Quoted passage:
_ _ _ _ _ _ _

As far as syntax is concerned, it should be very straightforward. Given that the goal of @property is to simulate a variable, it should syntactically be identical to a variable, regardless of what it returns. So, given:

	struct S {
		@property T prop() { ... }
	}
	S s;

Then:

a) Writing s.prop returns a value of type T, for any type T (POD or
   struct or class or delegate or whatever);
b) Writing s.prop() invokes opCall on the *return value* (because .prop
   behaves exactly as though it were an actual field);
c) As a corollary, if T is not callable, then s.prop() is illegal;
d) &s.prop returns a pointer to T (if .prop returns a ref).
e) As for taking the address of the .prop function itself, my take on it
   is that (i) from a user's POV, .prop should be indistinguishable from
   a plain old field, so you shouldn't ever need to do this, and
   therefore (ii) it's impossible, and (iii) if you *really* need to do
   it, do this instead:

	struct S {
		@property T prop() { return this.propImpl(); }

		// You really only need to know about propImpl if you're
		// inside S's implementation anyway, so this is private.
		private T propImpl() { ... }

		void someMethod() {
			auto ptr = &propImpl;
			// There, now you have it.
		}
	}

f) IOW, .prop cannot be distinguished from an actual field under normal
   circumstances. If you *really* need to do this (e.g. in serialization
   code), then use __traits.

Consequently:

- Assignment syntax like f=g should NOT be treated equivalently to f(g)

_ _ _ _ _ _ _

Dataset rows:

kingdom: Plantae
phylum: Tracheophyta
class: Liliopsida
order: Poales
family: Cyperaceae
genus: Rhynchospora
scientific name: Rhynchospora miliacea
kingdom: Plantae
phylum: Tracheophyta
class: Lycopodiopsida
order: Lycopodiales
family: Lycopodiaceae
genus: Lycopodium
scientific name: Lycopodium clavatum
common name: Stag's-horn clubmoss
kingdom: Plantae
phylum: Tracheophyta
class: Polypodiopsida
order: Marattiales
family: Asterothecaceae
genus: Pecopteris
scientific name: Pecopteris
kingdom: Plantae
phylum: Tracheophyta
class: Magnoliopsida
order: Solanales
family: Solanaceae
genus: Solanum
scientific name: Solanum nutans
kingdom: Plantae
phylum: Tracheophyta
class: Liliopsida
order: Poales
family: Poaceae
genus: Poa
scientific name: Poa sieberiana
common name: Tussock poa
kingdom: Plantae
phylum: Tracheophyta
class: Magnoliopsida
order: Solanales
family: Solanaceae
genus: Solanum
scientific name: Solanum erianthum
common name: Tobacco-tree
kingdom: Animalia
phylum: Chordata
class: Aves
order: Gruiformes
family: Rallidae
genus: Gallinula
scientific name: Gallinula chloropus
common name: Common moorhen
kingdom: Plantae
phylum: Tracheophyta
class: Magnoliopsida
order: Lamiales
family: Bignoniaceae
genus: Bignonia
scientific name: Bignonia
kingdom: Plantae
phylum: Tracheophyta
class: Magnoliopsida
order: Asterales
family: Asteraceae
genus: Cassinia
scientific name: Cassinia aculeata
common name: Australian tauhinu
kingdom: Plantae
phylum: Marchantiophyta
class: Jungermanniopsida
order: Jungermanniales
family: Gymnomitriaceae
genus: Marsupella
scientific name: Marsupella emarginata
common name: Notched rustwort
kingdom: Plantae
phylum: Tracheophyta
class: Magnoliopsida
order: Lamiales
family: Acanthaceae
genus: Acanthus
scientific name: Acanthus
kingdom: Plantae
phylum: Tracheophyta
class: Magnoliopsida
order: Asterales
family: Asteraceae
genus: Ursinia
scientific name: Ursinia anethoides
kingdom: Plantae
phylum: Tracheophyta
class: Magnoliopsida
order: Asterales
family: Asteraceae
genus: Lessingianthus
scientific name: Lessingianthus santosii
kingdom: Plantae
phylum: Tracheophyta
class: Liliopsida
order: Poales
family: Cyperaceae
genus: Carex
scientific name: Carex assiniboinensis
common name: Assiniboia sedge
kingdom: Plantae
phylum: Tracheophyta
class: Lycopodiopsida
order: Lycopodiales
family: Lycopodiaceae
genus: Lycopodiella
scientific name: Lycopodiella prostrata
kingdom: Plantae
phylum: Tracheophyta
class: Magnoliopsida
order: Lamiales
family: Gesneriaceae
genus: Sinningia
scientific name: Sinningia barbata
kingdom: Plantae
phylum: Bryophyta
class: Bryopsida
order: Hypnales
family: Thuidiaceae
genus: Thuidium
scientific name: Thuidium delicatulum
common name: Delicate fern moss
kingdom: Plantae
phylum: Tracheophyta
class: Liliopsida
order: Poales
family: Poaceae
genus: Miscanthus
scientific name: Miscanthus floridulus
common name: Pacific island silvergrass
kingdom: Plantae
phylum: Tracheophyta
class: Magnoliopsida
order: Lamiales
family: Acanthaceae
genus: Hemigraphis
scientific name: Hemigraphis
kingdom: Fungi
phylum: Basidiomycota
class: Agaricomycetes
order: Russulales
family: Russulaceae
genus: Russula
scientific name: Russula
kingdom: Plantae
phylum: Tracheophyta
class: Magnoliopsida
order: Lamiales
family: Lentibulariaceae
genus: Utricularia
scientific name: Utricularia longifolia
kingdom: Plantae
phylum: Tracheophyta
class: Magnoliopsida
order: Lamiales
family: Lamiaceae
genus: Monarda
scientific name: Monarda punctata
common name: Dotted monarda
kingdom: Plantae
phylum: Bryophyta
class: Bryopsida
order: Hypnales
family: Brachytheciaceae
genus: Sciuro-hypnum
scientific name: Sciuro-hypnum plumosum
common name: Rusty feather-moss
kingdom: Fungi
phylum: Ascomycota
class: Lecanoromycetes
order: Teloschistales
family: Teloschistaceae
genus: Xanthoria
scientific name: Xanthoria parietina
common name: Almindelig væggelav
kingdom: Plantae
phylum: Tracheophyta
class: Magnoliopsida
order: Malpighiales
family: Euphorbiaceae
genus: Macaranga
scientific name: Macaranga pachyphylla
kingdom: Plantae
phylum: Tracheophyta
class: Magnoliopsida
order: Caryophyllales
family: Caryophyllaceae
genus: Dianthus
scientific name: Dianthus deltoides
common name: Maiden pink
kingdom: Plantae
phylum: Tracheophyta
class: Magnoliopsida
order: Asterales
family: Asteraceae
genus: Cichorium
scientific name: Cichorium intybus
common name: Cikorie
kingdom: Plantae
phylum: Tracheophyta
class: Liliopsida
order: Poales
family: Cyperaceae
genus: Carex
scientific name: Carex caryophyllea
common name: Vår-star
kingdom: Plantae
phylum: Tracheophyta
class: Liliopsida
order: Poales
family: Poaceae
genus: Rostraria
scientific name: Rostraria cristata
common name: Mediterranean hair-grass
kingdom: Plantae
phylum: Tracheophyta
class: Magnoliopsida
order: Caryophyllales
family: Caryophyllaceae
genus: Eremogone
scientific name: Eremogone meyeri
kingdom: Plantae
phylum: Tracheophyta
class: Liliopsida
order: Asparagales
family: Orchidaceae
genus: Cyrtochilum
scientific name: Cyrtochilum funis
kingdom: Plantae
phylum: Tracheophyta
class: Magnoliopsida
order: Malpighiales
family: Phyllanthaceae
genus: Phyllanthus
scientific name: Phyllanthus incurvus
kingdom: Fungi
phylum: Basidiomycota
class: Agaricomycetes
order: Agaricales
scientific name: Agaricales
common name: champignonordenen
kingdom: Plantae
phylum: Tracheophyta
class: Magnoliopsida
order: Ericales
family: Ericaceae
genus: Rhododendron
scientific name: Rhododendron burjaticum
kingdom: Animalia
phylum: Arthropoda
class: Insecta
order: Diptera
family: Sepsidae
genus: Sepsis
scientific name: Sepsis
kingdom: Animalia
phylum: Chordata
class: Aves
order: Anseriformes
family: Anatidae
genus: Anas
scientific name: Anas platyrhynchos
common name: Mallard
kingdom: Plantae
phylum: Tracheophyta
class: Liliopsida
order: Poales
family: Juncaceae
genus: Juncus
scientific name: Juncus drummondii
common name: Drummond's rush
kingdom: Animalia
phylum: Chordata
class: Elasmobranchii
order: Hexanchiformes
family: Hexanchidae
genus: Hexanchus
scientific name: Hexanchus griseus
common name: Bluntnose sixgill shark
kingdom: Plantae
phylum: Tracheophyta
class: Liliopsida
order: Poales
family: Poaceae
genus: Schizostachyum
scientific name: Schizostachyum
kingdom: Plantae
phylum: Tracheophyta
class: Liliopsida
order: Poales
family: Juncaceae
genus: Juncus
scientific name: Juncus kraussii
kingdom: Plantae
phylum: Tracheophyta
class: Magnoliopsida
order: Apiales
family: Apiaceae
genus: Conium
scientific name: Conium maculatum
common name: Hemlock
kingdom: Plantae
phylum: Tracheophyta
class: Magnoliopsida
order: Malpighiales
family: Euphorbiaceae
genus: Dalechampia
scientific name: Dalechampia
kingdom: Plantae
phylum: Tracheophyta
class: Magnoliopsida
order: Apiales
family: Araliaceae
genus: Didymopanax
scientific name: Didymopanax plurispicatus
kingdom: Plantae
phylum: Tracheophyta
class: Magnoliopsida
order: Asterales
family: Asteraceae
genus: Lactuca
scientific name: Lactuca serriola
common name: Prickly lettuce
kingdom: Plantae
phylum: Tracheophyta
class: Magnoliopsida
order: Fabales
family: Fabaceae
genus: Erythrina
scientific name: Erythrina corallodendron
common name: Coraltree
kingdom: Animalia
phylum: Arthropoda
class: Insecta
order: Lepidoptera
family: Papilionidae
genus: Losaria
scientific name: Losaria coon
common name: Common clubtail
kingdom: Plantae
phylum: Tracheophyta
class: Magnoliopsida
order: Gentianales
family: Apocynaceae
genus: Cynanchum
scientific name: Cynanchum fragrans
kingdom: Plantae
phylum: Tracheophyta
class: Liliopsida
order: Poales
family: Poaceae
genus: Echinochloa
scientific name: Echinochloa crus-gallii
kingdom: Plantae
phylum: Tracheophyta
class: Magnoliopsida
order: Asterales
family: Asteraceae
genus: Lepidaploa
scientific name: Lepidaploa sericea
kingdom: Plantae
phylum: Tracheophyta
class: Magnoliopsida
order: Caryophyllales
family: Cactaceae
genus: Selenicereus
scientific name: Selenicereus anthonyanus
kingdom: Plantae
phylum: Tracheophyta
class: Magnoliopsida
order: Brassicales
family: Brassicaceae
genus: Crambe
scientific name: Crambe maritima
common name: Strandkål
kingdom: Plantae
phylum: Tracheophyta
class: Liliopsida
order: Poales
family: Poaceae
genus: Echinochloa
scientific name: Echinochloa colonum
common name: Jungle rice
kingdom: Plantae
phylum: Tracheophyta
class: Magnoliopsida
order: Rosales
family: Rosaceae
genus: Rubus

_ _ _ _ _ _ _

Work instruction 1: Quote the passage on @property syntax, beginning at the words "e) As for taking" and stopping after "this is private.".
Work instruction 2:
Answer these questions from the passage on @property syntax:
(a) What does writing s.prop() invoke?
(b) What should be used if .prop must really be told apart from an actual field, as in serialization code?
(c) What access level does the example give to propImpl?

Answer area 1:
e) As for taking the address of the .prop function itself, my take on it
   is that (i) from a user's POV, .prop should be indistinguishable from
   a plain old field, so you shouldn't ever need to do this, and
   therefore (ii) it's impossible, and (iii) if you *really* need to do
   it, do this instead:

	struct S {
		@property T prop() { return this.propImpl(); }

		// You really only need to know about propImpl if you're
		// inside S's implementation anyway, so this is private.

Answer area 2:
(a) opCall on the return value
(b) __traits
(c) private